Отрывок из источника »
Д. Козлов — Нет. За исключением, может быть, «Рюрика». Он был заказан еще до Русско-японской войны. Три крейсера типа «Баян» — корабли, построенные по слегка усовершенствованному французскому проекту «Баяна» же первого, который пал в Порт-Артуре. И два линкора тоже достраивались еще по схеме, заложенной в предыдущую кораблестроительную додредноутную эпоху. Они достраивались как раз еще до того момента, когда произошел коренной пересмотр всей идеологии военно-морского строительства. Они достраивались для того, чтобы занять заказами самостоятельные предприятия, чтобы обеспечить социальную стабильность, чтобы рабочие получали зарплату.
М. Соколов — И не бастовали.
Д. Козлов — Да. В том числе и поэтому. Вот с этой точки зрения абсолютно верно, но целесообразности военной, уровня тогдашнего кораблестроения в этих кораблях не было. Хотя они по мере сил успешно воевали в Первой мировой войне и некоторые даже дальше.
М. Соколов — А с подводными лодками?
Д. Козлов — А затем уже когда все-таки Морской генеральный штаб смог обосновать и добиться проведения, собственно, программ уже кораблестроения. Условно делим их на малую и большую традиционно. Хотя они имеют более сложное подразделение. Конечно, они были неидеальны, и лодки эти типа «Барс» и «Морж», о которых пишут слушатели, конечно, имели очень крупные изъяны. И не только во время погружения. Об этом можно много говорить, но они, тем не менее, были построены и воевали успешно в Первой мировой войне, хотя и не с самого начала. Некоторые даже в 20-30 годы продолжали службу.
М. Соколов — Вот еще тут замечание: «Не купили дредноуты в Англии и заказали крейсера в Германии». Действительно, пара крейсеров, строившихся, была конфискована немцами после начала войны. Но с другой стороны, я тут когда... Меня это заинтересовало, я посмотрел и обнаружил в одном из источников такой текст, что начальник Морского генерального штаба подал доклад министру, в котором уведомил, что российские судостроительные предприятия просили за новые корабли такие суммы, за которые за рубежом можно было выстроить флот на 50 % больше по тоннажу, лучше по качеству, быстрее по времени. То есть, видимо, приходилось искать какие-то варианты, чтоб что-то быстро сделать заграницей все-таки. Судостроительная промышленность не справлялась.

Собранные материалы »
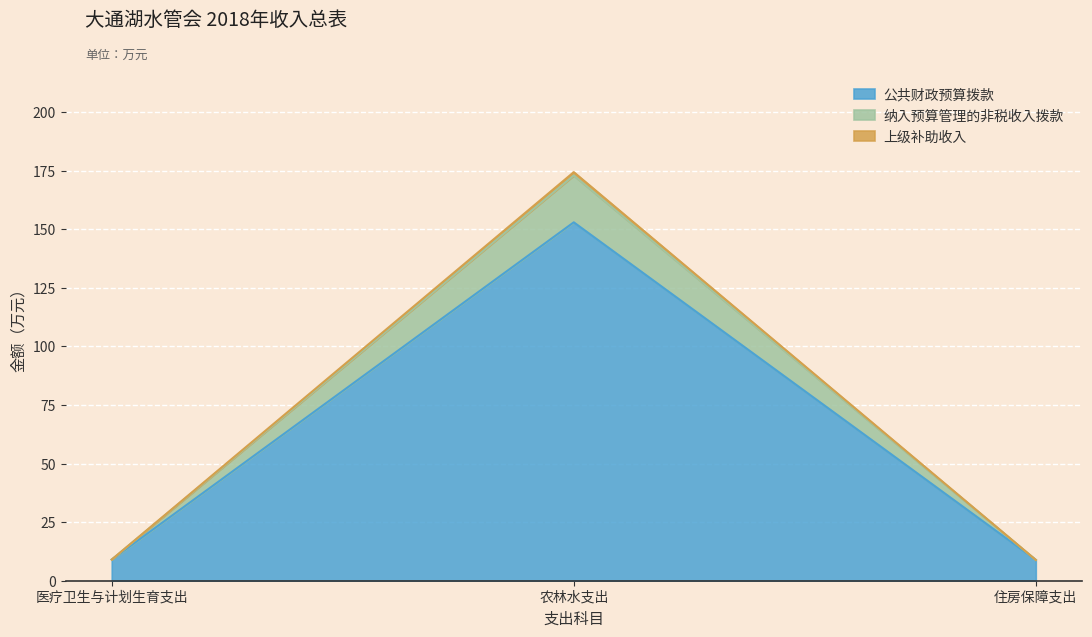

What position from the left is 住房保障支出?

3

Задание 1 » Выпишите все названия кораблей и типов кораблей, которые в отрывке о русском флоте стоят в кавычках. Дайте их в именительном падеже.
Задание 2 » Перепишите без изменений фрагмент отрывка о русском флоте от слов «М. Соколов — И» до слов «годы продолжали службу.».

Ваш ответ 1 » Рюрик, Баян, Барс, Морж

Ваш ответ 2 »
М. Соколов — И не бастовали.
Д. Козлов — Да. В том числе и поэтому. Вот с этой точки зрения абсолютно верно, но целесообразности военной, уровня тогдашнего кораблестроения в этих кораблях не было. Хотя они по мере сил успешно воевали в Первой мировой войне и некоторые даже дальше.
М. Соколов — А с подводными лодками?
Д. Козлов — А затем уже когда все-таки Морской генеральный штаб смог обосновать и добиться проведения, собственно, программ уже кораблестроения. Условно делим их на малую и большую традиционно. Хотя они имеют более сложное подразделение. Конечно, они были неидеальны, и лодки эти типа «Барс» и «Морж», о которых пишут слушатели, конечно, имели очень крупные изъяны. И не только во время погружения. Об этом можно много говорить, но они, тем не менее, были построены и воевали успешно в Первой мировой войне, хотя и не с самого начала. Некоторые даже в 20-30 годы продолжали службу.